Na quinta-feira pela manhã o centro da cidade do Rio de Janeiro parou, com a chegada dos torcedores tricolores que regressavam de Minas Gerais.

Aos gritos de Flu-mi-nen-se, com um foguetório que despertou ao menos engajado, com uma chuva de papel picado caída do alto dos prédios da avenida Rio Branco. No Jornal dos Sports do dia seguinte, na última página, destaque absoluto, matérias regavam sobre as nossas cabeças o como a torcida do Fluminense, revolucionária, talvez comemorando de forma sarcástica o segundo aniversário do AI-5 ocorrido 3 dias antes, resolveu promover o maior levante não autorizado na cidade. O pó de arroz perfumou a portaria do edifício Avenida Central e a banca do Paschoal virou palanque sem que a Polícia Militar pudesse colocar em prática seus dotes repressivos, na arte de dispersar multidões. E o pior, não conseguiram deter a passeata dos nossos torcedores que se dirigiram ao Aeroporto Santos Dumont, para recepcionar a nossa delegação. O caótico trânsito da avenida Rio Branco, simplesmente parou.

Durante a semana eu havia feito as provas para o Colégio Santo Inácio, as notas saíram, primeiro em Português e segundo em matemática; festa na família. No sábado meu avô me levou para jogar bola no clube. Os sábados eram dias de excelente pelada, para todas as idades, nas quadras laterais do clube e era normal entrar no ritmo às oito da manhã e ficar até às duas da tarde. Só que naquele dia houve uma surpresa. Magnífica. Alguns jogadores do Fluminense estavam jogando uma partida de voleibol. Os gritos do Samarone ecoavam, o que fez o bar da piscina fervilhar. Eram tempos de muita proximidade, de mil e um encontros. O time se concentrava no Hotel Novo Mundo, tinha gente que falava que em dias de jogos importantes o Galhardo ir nadar na praia do Flamengo quase Glória, da mesma forma que tinha um povo que afirmava que o Flávio se dirigia ao gramado das Laranjeiras, colocava várias camisas penduradas sobre a rede do gol e só ia embora quando derrubasse a última camisa pendurada, com a bola de um chute certeiro. Nas Laranjeiras, o clube parecia um palácio com uma freqüência fenomenal. A venda antecipada dos ingressos para o jogo decisivo contra o Atlético Mineiro, tinha sido excelente, a torcida se movimentava, os amigos tijucanos do meu tio Lorenzo mais ainda, afinal de contas a faixa da recém fundada “Fôrça Flu” já estava pronta para ser estreada.

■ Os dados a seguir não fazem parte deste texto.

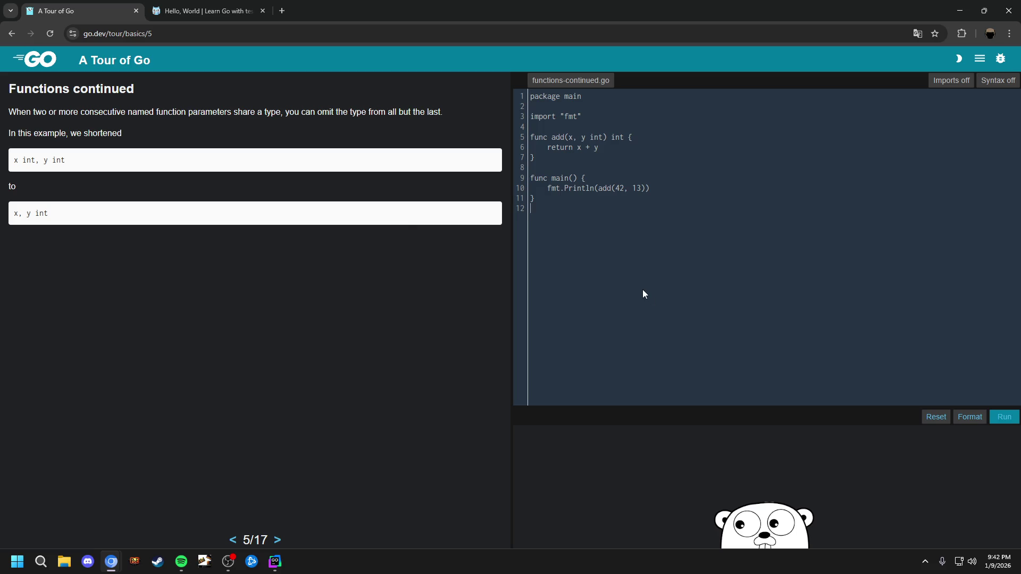
Run the Functions continued example to get 55, then advance to lesson 6/17 Multiple results
{"action": "key", "text": "shift+Return"}
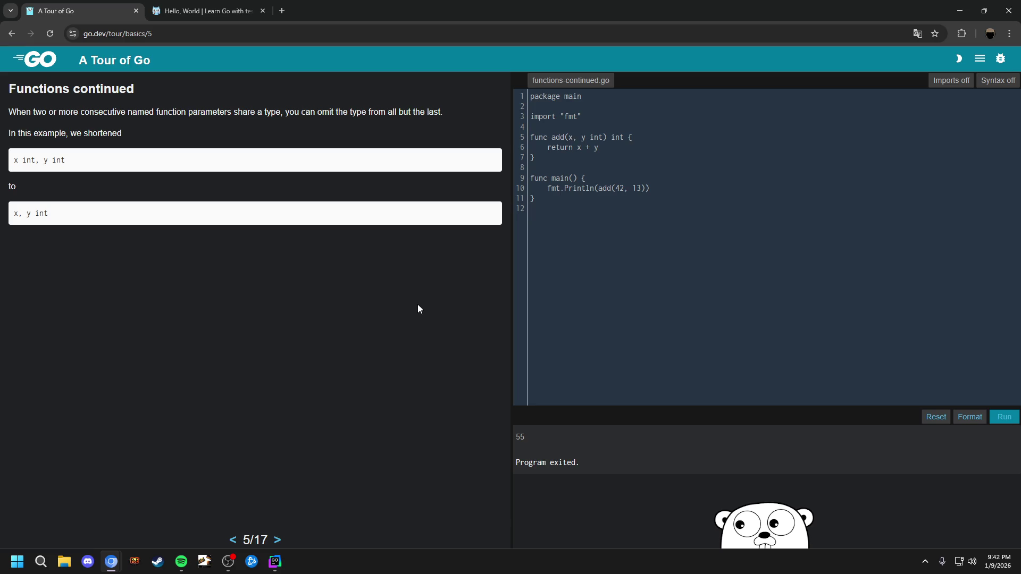
{"action": "key", "text": "Page_Down"}
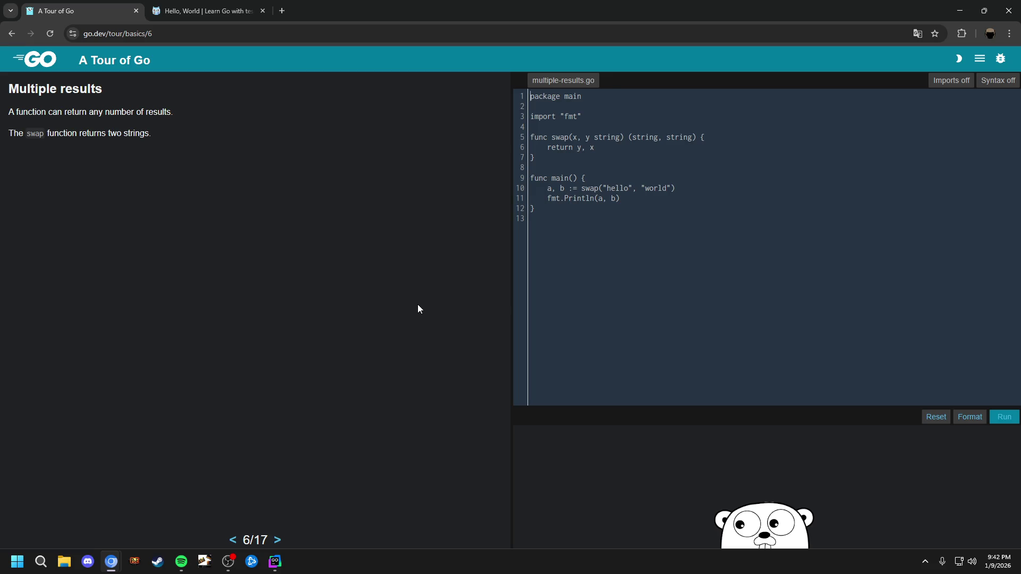
{"action": "key", "text": "Page_Up"}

Apesar de que os números frios falam de, oficialmente, 112.402 presentes, todo mundo que lá esteve sabe que haviam mais de cento e quarenta mil testemunhas oculares daquele dia histórico. Entre caronas e penetras, teve muita gente que assistiu ao jogo na marquise dos refletores.

Depois de mais de uma tonelada de pó de arroz, saímos na frente, Mickey, a 9 que tem cheiro de gol, abriu o placar.

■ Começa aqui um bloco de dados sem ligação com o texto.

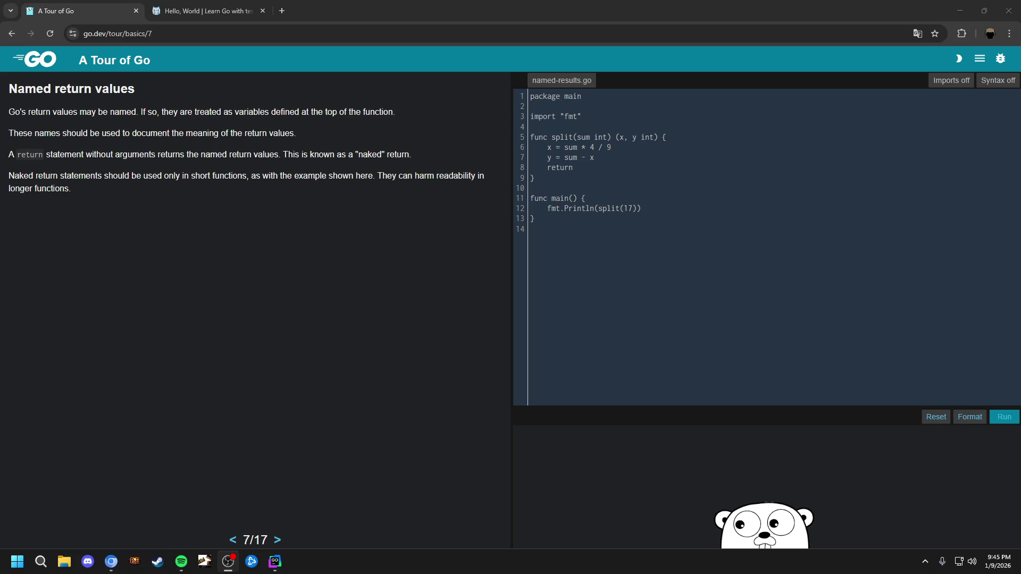
{"action": "key", "text": "alt+Tab"}
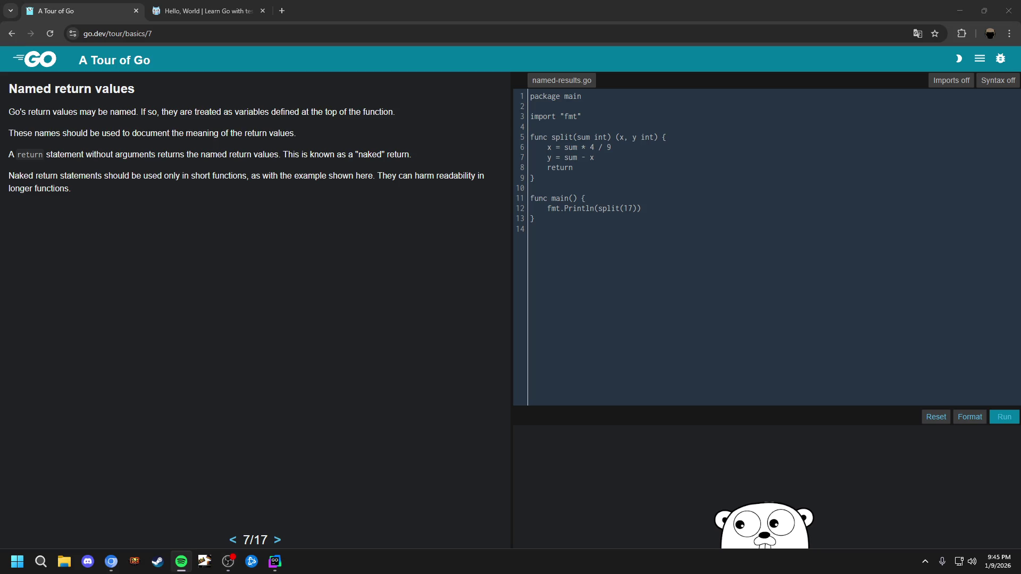
{"action": "key", "text": "alt+Tab"}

Intervalo. Novamente, xixi no copinho do mate (assim como no Fla-Flu de 1969), começa o segundo tempo, ninguém se sentava, eu, já com nove anos, pressentia o valor de uma possível conquista. Como? Fácil. Era só olhar para os olhos do meu pai, do meu avô, dos meus tios, dos amigos tijucanos do meu tio Lorenzo. Todos tinham sangue nos olhos, tipo o meu sangue é teu, Fluminense. Só sei que também haviam punhais carregados entre dentes. Simplesmente estávamos a dois passos de conquistar o título do maior campeonato de todos os tempos do Brasil, onde todos os 22 atletas que conquistaram o Mundial do México, pertenciam à equipes do país.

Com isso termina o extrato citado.